The latest display of strength in the US labor market is breathing new life into the US dollar divergence trade.
A broad measure of the greenback extended a rebound from its weakest level since June after Friday’s report on last month’s job growth trounced forecasts and bolstered bets that the US Federal Reserve would raise interest rates this year. Traders now see about a 47 percent chance of a hike by December, up from about 35 percent at the end of last week.
The Fed speculation revives a scenario favored by dollar bulls, where the US central bank moves toward tightening policy as other central banks add stimulus to bolster flagging economies. Case in point: The Bank of England (BOE) cut interest rates this week for the first time in seven years, turning the pound into the biggest loser versus the greenback among major currencies.

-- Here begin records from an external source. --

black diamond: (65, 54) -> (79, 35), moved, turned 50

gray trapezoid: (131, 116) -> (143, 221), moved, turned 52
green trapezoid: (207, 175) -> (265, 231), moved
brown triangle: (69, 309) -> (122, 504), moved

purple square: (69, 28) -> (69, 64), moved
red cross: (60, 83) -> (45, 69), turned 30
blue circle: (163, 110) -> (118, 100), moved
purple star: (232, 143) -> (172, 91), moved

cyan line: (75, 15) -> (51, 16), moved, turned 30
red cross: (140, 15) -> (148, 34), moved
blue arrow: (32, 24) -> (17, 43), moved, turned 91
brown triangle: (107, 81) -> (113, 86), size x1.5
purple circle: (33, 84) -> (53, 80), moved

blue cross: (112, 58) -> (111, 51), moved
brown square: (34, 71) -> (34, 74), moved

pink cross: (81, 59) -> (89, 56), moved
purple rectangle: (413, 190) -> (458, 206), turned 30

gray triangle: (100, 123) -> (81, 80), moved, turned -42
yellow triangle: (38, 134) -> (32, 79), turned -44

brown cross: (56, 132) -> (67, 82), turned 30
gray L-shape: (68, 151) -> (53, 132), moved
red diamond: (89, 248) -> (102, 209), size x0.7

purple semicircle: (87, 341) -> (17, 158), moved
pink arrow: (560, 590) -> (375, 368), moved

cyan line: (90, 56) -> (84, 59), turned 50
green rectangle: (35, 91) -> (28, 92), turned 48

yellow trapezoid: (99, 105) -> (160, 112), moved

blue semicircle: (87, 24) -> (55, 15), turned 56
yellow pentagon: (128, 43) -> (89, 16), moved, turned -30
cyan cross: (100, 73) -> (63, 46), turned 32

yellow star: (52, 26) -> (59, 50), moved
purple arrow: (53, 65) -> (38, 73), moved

“We’ve been long-term bullish on the dollar and we continue to be,” said Kathy Jones, New York-based chief fixed-income strategist at Charles Schwab & Co. “This number should push us more towards a rate hike and more divergence.”
The Bloomberg Dollar Spot Index, which tracks the currency against a group of major peers, rose 0.4 percent this week. The greenback gained 0.8 percent to US$1.1086 per euro, but slid 0.2 percent to ￥101.82.
The US currency index is still down almost 4 percent this year, upending expectations at the start of the year that the US dollar would strengthen for a fourth straight year. Those forecasts faltered as financial market turmoil and the UK referendum on membership in the EU led the Fed to forgo hiking rates again, following liftoff from near zero in December.
The labor report is welcome news for hedge funds and other large speculators in the futures market, who boosted bullish wagers on the US dollar the past four weeks, data from the Commodity Futures Trading Commission show. Bets the greenback will rise outnumbered bearish wagers by about 149,000 contracts in the week to Aug. 2, the most since February.
The US currency is projected to strengthen to US$1.08 per euro and ￥105 by the end of the year, according to the median forecasts in Bloomberg surveys of analysts.
“We’ve seen ongoing divergence for some time now,” said Eric Viloria, a currency strategist at Wells Fargo Securities LLC in New York. “It never really went away. We see today’s solid payrolls data as supportive of a resumption in Fed interest-rate hikes, and we expect the US dollar to remain supported in the near term.”
In Taipei, the US dollar fell against the New Taiwan dollar on Friday to close at NT$31.57, down NT$0.14 from Thursday and NT$0.356 on Friday last week.
A rebound by other regional currencies, including the South Korean won, and strong foreign institutional buying in Taiwanese stocks gave an additional boost to the NT dollar, dealers said.
Meanwhile, the pound slid 1.2 percent this week to US$1.3069 as of 5pm on Friday in London, having tumbled 1.6 percent on the day of the BOE announcement. That is still higher than the 31-year low of US$1.2798 reached on July 6. Sterling dropped for a third week versus the euro, losing 0.4 percent to ￡0.8478.